■ Your assignment ■
Please answer these questions using the guide below on exporting an app for production:
(a) Which minification setting is used when no minifier value is given?
(b) Which bundle is left out of the GZipping?
(c) In which folder is the war file saved if the location is omitted?

■ Passage ■
▬▬▬

Exporting an app for production

This page has everything you need to know about exporting your app from the BladeRunner development environment, to your production environment.

BladeRunner apps use Java Enterprise Edition (JEE) as a production environment, and this tutorial will guide you through creating a war file (Web application Archive) that is ready to be deployed.

What’s the Difference Between the Development App and the Production war?

Bundlers

During development, bundlers do their dependency analysis and concatenation work on demand, because you are constantly changing your codebase. In the production environment this is no longer the case, so we can output each bundle to a single file when the war in generated. When the war is deployed to a production environment, the files created are simply served as they are.

Minifiers

Minifiers are not usually used during development as they slow down the page load time and make debugging harder. They are employed in production to ensure fast loading time and some source code protection. There are four minification settings available: 'default', 'closure-whitespace', 'closure-simple' and 'closure-advanced', where 'default' is a simple concatenator well suited for use in development, rather than an actual minifier. It’s possible to debug your application with minification enabled by editing 'conf/bladerunner.conf' and pointing 'default' to one of the real minifier classes.

GZipping

The generated bundles used in production mode are GZipped when the war is created, to increase the download speed of the app, while also placing no load on the server. The image bundle is omitted from the GZipping as images have already been compressed.

Ensure All Environmental Properties Are Parameterised

Make sure that you have parameterised any properties for database URLs, server locations and anything else that differs from one environment to another.

The Configure my app for different environments section tells you how to do this.

Export a war file

There are two ways that you can export your application to a war file: either via the command line, or by using the interface provided in the BladeRunner Dashboard.

From the Command Line

From the command line, enter the following instruction:

bladerunner war <app-name> [target-war-location] [-m <minifier>]

For example:

bladerunner war myapp C:\output_dir\prod.war -m closure-simple

This will output the myapp application in a file called prod.war.

Omitting a target filename will result in the war file taking the name of the original app. You could also omit the location altogether, which will result in the war file being saved in the bladerunner/sdk/ folder.

Omitting a minifier value will result in the minification setting of 'default' being used.

From the BladeRunner Dashboard

br gs export war 1

Go to the Dashboard in your browser, and select the app you want to export, as shown in the screenshot above, and then click the "Export WAR" button.

▬▬▬

[Pose landmark coordinates]
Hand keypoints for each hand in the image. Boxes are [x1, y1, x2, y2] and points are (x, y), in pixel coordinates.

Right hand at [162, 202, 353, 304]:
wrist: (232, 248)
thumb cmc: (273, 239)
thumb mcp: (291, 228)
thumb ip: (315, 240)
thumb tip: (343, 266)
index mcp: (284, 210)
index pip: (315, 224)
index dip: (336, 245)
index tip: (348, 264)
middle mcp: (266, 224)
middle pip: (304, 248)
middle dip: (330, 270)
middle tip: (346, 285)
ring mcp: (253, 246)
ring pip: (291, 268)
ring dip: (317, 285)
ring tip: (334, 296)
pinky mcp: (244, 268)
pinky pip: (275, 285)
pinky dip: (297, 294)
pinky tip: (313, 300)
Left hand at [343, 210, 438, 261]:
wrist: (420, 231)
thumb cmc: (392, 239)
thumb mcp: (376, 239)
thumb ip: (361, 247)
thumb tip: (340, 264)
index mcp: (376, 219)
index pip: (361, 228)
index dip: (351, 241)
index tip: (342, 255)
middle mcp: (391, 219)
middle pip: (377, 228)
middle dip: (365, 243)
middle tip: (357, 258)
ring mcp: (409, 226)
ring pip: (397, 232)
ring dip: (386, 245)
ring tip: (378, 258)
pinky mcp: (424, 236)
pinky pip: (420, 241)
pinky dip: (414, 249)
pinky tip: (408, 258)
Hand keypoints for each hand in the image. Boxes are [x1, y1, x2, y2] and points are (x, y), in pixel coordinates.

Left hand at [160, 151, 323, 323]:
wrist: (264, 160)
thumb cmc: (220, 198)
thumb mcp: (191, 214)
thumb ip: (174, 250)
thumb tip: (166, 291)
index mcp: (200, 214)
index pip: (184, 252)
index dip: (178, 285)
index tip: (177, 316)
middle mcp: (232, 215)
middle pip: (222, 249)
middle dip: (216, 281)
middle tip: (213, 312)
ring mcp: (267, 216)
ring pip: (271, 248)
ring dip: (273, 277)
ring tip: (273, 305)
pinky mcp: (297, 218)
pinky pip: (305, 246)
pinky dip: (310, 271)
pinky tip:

▬▬▬

■ Output below ■
(a) 'default'
(b) The image bundle
(c) The bladerunner/sdk/ folder